Christchurch City and Hutchison Port Holdings were last night considering their options after their takeover bid for Lyttelton Port was rejected by the company's board.
The board unanimously rejected Christchurch City's $2.10 a share takeover offer yesterday after an independent valuation found the company was worth as much as 35c a share more.
Lyttelton Port's Target Company Statement contained a Crighton Anderson valuation which labelled Christchurch City's offer "not fair". It estimated the company's stand-alone value at $2.05 to $2.35 a share.
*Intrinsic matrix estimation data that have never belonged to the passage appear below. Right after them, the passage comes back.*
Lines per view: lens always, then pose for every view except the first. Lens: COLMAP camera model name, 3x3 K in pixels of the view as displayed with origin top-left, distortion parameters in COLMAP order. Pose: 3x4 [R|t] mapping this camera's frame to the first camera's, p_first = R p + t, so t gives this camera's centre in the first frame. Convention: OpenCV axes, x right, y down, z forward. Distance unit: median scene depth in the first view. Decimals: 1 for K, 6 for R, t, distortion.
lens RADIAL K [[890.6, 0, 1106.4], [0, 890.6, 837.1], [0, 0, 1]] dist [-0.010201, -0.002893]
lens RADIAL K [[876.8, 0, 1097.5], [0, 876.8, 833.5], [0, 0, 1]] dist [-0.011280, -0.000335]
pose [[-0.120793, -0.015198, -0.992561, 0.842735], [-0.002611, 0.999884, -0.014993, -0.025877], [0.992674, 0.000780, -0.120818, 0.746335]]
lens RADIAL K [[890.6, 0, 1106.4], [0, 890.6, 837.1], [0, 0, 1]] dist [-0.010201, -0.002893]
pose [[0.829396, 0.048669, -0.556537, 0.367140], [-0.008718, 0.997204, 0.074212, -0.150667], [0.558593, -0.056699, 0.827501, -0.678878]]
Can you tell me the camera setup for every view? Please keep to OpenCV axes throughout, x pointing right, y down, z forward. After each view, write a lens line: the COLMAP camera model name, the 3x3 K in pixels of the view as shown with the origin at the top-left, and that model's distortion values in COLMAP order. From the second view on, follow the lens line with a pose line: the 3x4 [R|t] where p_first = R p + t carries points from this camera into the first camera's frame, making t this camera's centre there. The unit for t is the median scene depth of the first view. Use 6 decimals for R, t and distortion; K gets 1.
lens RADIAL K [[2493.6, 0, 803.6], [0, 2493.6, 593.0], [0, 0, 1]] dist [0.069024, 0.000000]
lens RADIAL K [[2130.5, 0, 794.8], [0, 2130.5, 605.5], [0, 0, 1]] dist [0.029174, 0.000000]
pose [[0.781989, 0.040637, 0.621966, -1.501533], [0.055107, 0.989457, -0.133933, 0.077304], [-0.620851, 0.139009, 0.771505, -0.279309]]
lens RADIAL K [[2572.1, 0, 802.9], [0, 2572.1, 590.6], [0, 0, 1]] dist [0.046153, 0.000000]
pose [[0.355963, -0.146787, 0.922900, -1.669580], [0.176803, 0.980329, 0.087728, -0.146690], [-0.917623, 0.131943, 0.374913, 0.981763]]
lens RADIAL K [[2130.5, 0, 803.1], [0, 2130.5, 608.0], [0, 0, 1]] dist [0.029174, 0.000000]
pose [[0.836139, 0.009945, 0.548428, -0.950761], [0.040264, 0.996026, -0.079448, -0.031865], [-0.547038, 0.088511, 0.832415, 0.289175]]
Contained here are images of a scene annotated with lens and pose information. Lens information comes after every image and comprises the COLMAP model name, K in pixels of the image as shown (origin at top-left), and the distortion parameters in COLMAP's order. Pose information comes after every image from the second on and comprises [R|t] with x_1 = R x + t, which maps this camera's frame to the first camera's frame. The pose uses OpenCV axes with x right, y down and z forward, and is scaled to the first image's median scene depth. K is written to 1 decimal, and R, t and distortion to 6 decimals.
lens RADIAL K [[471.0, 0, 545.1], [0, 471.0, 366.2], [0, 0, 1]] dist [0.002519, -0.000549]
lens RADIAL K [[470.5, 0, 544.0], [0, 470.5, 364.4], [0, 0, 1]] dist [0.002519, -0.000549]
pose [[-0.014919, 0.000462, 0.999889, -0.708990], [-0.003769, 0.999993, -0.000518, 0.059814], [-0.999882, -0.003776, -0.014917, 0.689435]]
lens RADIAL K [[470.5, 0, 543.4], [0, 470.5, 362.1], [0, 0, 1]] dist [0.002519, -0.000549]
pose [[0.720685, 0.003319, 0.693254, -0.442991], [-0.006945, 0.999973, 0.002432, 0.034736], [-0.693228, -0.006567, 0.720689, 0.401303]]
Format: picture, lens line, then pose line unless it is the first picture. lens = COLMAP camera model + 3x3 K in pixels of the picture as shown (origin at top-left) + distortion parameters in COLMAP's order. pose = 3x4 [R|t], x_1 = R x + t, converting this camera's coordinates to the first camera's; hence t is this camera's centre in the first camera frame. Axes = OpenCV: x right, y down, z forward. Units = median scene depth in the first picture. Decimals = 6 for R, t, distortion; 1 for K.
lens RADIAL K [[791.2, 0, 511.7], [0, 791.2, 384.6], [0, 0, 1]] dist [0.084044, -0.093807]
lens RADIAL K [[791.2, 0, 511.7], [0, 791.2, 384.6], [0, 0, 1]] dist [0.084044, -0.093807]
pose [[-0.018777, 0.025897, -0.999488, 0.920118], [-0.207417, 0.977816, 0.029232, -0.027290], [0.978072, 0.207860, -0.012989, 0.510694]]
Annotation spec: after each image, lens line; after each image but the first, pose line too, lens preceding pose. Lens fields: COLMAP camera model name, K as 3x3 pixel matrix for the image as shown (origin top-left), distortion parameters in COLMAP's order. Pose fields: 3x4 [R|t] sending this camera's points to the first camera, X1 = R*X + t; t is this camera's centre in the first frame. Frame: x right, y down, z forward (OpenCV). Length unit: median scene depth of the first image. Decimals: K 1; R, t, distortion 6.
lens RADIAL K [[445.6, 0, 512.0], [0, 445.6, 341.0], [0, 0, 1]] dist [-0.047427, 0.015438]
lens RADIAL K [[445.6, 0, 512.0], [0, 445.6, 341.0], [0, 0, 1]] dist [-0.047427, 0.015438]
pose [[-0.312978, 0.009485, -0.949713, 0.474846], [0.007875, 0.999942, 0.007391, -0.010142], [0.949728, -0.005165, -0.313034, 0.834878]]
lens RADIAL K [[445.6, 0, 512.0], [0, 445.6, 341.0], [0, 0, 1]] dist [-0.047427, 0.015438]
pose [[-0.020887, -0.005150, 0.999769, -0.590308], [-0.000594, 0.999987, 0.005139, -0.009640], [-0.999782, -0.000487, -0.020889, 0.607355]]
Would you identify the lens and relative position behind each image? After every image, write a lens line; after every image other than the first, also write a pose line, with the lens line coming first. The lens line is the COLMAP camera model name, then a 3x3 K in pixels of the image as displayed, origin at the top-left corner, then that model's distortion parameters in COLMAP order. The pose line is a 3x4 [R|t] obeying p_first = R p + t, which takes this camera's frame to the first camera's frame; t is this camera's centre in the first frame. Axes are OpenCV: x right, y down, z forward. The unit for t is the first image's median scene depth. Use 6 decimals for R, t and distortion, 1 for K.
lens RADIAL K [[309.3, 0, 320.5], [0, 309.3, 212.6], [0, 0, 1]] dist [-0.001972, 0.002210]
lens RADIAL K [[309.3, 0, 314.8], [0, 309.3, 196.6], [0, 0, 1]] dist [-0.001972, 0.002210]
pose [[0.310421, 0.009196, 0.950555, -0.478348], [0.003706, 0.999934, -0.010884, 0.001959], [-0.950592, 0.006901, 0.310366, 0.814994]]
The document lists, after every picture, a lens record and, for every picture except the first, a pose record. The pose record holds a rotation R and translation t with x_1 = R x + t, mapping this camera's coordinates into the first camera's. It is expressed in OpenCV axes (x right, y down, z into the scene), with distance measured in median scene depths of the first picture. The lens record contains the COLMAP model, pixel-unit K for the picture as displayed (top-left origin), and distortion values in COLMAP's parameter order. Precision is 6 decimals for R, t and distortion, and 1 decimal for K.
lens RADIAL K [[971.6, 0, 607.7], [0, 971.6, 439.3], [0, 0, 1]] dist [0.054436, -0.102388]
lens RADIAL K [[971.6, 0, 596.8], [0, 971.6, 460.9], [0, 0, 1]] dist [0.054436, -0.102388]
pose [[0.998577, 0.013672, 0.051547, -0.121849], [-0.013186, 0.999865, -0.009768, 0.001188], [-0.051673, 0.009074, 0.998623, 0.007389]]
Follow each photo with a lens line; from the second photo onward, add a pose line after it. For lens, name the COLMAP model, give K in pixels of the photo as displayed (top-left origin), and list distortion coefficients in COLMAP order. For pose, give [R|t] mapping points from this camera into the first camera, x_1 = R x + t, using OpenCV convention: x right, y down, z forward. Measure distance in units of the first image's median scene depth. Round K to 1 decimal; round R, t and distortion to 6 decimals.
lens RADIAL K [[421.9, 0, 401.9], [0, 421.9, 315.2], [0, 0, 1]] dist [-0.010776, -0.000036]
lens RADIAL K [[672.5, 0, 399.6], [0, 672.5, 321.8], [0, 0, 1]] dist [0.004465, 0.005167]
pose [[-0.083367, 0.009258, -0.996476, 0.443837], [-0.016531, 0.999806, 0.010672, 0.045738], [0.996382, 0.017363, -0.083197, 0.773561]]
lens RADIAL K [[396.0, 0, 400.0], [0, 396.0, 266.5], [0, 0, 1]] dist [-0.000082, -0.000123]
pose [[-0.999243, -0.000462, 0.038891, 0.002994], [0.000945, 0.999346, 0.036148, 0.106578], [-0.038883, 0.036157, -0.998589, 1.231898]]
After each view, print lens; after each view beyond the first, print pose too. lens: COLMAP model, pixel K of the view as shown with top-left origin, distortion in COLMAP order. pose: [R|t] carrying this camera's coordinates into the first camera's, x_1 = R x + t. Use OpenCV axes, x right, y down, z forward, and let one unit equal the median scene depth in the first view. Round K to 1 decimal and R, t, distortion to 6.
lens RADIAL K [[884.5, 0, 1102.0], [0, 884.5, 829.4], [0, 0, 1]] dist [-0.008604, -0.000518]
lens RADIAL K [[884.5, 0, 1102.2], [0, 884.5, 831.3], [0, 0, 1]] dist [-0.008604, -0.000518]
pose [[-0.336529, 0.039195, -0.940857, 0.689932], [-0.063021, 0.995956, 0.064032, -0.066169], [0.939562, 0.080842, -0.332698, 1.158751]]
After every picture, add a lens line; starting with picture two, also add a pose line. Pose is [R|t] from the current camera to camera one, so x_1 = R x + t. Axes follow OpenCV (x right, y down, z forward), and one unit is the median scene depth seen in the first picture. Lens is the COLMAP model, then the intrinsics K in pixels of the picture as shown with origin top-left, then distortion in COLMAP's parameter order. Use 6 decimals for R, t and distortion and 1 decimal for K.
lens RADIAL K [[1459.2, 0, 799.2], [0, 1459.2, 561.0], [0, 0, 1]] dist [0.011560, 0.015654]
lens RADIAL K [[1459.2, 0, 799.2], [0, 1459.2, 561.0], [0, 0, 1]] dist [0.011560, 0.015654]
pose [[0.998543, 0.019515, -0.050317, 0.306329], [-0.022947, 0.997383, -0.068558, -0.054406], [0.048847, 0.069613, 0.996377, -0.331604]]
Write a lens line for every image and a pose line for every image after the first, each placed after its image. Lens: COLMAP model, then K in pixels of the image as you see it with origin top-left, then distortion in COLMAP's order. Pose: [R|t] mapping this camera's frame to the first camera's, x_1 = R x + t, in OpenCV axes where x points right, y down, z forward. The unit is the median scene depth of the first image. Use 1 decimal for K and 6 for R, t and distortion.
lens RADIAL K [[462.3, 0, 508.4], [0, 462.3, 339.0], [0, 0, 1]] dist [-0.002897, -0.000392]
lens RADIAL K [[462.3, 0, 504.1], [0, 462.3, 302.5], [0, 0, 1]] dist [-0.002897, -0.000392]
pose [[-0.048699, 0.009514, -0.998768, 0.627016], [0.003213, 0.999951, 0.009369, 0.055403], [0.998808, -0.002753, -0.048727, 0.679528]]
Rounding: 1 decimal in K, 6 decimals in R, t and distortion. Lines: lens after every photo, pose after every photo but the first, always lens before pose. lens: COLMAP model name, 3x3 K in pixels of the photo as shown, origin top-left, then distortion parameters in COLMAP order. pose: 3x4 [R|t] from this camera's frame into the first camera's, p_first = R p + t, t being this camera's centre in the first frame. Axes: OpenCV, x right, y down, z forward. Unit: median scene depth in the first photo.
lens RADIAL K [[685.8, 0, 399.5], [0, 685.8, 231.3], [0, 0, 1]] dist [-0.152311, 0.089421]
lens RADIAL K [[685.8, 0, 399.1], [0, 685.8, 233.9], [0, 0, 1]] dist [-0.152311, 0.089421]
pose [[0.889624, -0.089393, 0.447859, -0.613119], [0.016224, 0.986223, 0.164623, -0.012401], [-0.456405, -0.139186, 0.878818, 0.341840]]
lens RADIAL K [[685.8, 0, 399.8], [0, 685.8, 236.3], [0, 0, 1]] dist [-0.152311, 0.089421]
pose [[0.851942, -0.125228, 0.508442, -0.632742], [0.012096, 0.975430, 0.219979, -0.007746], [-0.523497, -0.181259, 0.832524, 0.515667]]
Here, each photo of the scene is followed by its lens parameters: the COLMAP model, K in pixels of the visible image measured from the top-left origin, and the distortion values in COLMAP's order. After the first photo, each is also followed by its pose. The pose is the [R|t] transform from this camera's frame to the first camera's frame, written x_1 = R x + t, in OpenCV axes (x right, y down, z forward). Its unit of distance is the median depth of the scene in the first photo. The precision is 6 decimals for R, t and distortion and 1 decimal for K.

Crighton Anderson also found the port's shares should carry an extra 10c a share premium value which it considered "an appropriate proportion of the additional value" available to Christchurch City and Hong Kong's Hutchison Port, the prospective partner in a restructured port operation.
That took Crichton Anderson's valuation of Lyttelton Port to a $2.15 to $2.45 range.
The market reacted positively to the news - bidding Lyttelton Port shares up 4c to a close of $2.19.
Several brokers have argued Christchurch City's offer is too low. Goldman Sachs JBWere has said it believed fair value for the shares is between $2.26 and $2.57 a share.
Christchurch City's plan is to secure 90 per cent of the port company, de-list it and then split the company into an asset-owning entity over which it would retain control, and an operating company which Hutchison Ports would control.
Christchurch City believes the involvement of Hutchison Ports, the world's biggest port operator, will give Lyttelton Port better bargaining power with shipping lines, better operating efficiencies and other benefits.
Last night, Christchurch City chairwoman Paddy Austin said her company "was in discussions with Hutchison Port Holdings about the report and will not be in a position to comment about our response" until later today.
This is the second major setback involving the deal for Christchurch City and Hutchison. Just over a week ago, rival Port Otago purchased a 10.1 per cent stake at $2.35 a share. As well as blocking Christchurch City's bid for 90 per cent of the company, Port Otago's purchase also put upward pressure on price expectations for Lyttelton Port shares.
Lyttelton Port chairman Barney Sundstrum said although the board believed Hutchison's involvement would bring "significant benefits" to the port "the directors need to evaluate whether this offer delivers fair value to shareholders".
"Clearly, the advice from Crighton Anderson is that the $2.10 a share offer is not a fair price."
Sundstrum also said the Target Company Statement highlighted other issues Lyttelton Port shareholders should consider.
They included the uncertainty created by Port Otago's purchase, the potential of downward pressure on Lyttelton Port's dividend policy if Christchurch City's bid failed and the potential for a revised deal possibly involving Port Otago which could see Lyttelton Port shares rise further.
On the other hand, Sundstrum said Port Otago's purchase might prevent the deal going through even in a revised form and Lyttelton Port shares could fall as a result.
He said none of Lyttelton Port's directors or senior officers intended selling into the Christchurch City offer.
THE BID
* Lyttelton Port's board has unanimously rejected Christchurch City Holdings' takeover offer.
* Independent valuer Crighton Anderson says Christchurch City's $2.10 a share offer is "not fair" - $2.30 is more like it.
* Christchurch City wants to secure 100 per cent of the port, delist it and sell a 49 per cent stake to Hong Kong giant Hutchison Port Holdings.